PROBLEM TO SOLVE: Could you output the listing that follows exactly, without its images?

DATASET CONTENT:
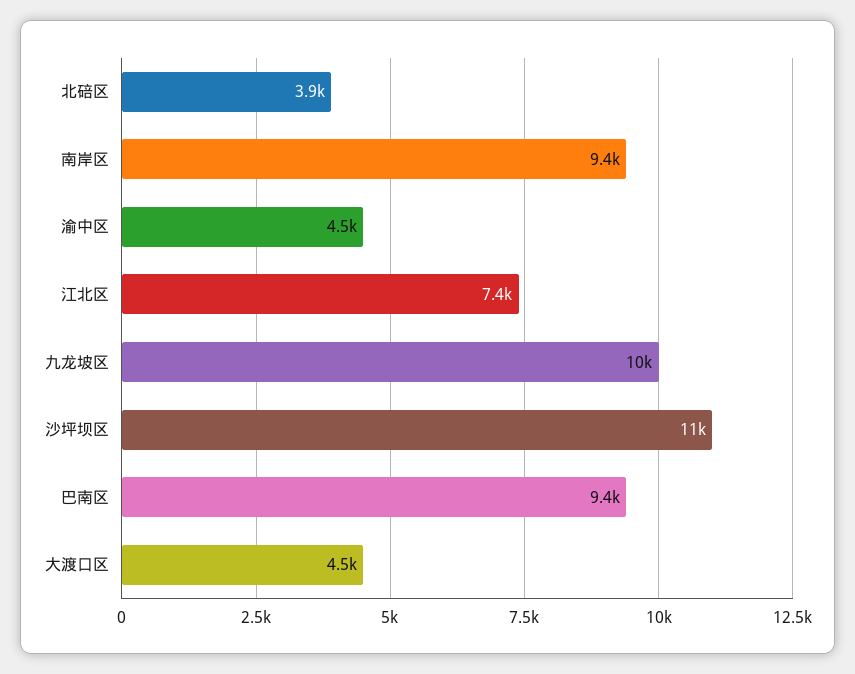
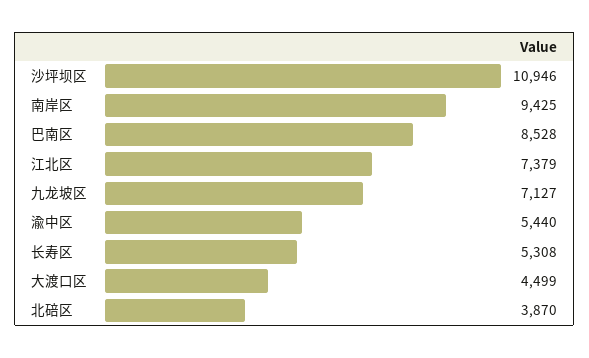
渝中区: 4500 -> 5440
九龙坡区: 10000 -> 7127
巴南区: 9400 -> 8528
长寿区: none -> 5308

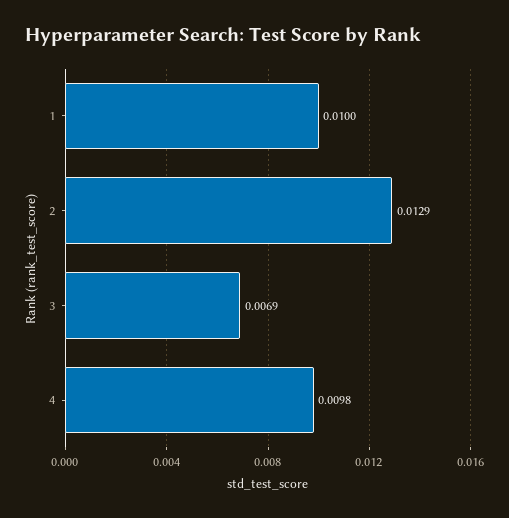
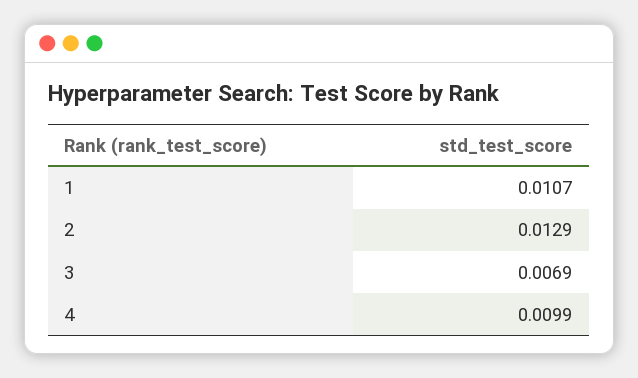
1: 0.01 -> 0.0107
4: 0.0098 -> 0.0099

SOLUTION FOR THIS PROBLEM:
渝中区: 4500 -> 5440
九龙坡区: 10000 -> 7127
巴南区: 9400 -> 8528
长寿区: none -> 5308

1: 0.01 -> 0.0107
4: 0.0098 -> 0.0099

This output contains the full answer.